In fact, many of them are not making any money form this new business line. Regardless, the move speaks volumes about these companies, experts said.

Quick innovation

For most firms, adding grocery delivery was just a back-end tech tweak with not much effort needed to acquire customers.

For instance, NoBrokerHood, a society management system of the Bengaluru-based realty portal, already had over 2,000 societies, including 500,000 homes, signed up on it. So all that the company did was to tie up with consumer goods maker ITC and e-grocers BigBasket to streamline orders. It did not get into making deliveries. Instead, the residents of a society can place orders on the NoBrokerHood app, and volunteers consolidate these orders to ensure a smooth delivery.

The ingenuity and quick action is a testimony to the strength of these businesses and their technology backbones.

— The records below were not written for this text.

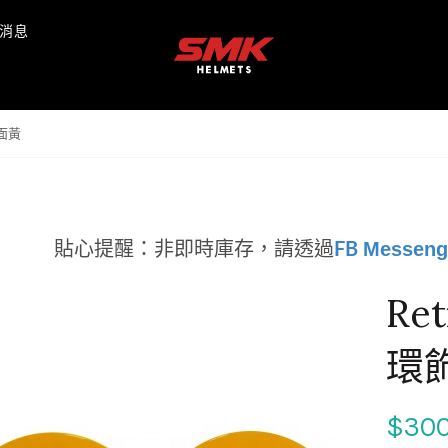
消息
亮面黃
Messeng
貼心提醒：非即時庫存，
請透過
FB
Re
環
$30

“How quickly they could launch unrelated services at such a short time even when their people were working remotely is quite an achievement and speaks a lot about the technical prowess and vision of some of these firms,” said Yugal Joshi, vice-president of Texas-based consultancy Everest Group. “Just thinking about something and actually executing it is very different.”

Preparedness pays off

While money is not the motivation behind such shifts, there is goodwill and experience to be earned. And some benefits from this quick thinking are already in sight.

For NoBroker, user engagement is on the rise. The time people spend on its app went up three times in recent months as people placed grocery orders compared to earlier when the app was used for more menial tasks such as approving visitors entering the building, founder and CEO Amit Kumar Agarwal told Quartz.

The property platform has now moved beyond groceries and started providing UV disinfection in certain places. Post-Covid-19, NoBroker could continually modify services for societies according to whatever needs arise, Agarwal said.

“The biggest lesson we’ve learned is to be flexible and be ready to adapt to any situation that may arise, and hence, building your team and business with agility so that it can be tweaked for uncertain times,” said Jasmeet Thind, co-founder of fashion re-commerce site CoutLoot, which is working with the likes of Ninjacart, Indusfresh, Villageagro, and Farm Fresh, to facilitate hyperlocal grocery deliveries.

A long play

Just because companies aren’t cashing in on the new vertical yet doesn’t mean the potential doesn’t exist.

Fintech player PayNearby managed to onboard over 400,000 kirana shops across the country for its newly-introduced grocery segment BuyNearby during the lockdown because the wheels on the idea were already spinning well before its launch. The company started engineering on the BuyNearby model back in 2016 and last year, it ran trials with large FMCG and fashion brands, founder and CEO Anand Kumar Bajaj said.

Though BuyNearby is also not charging yet, retailers were willing to pay between 2% and 8% for its services during the pilots.

“What Paytm got in demonetisation is what we should get in this moment,” Bajaj added.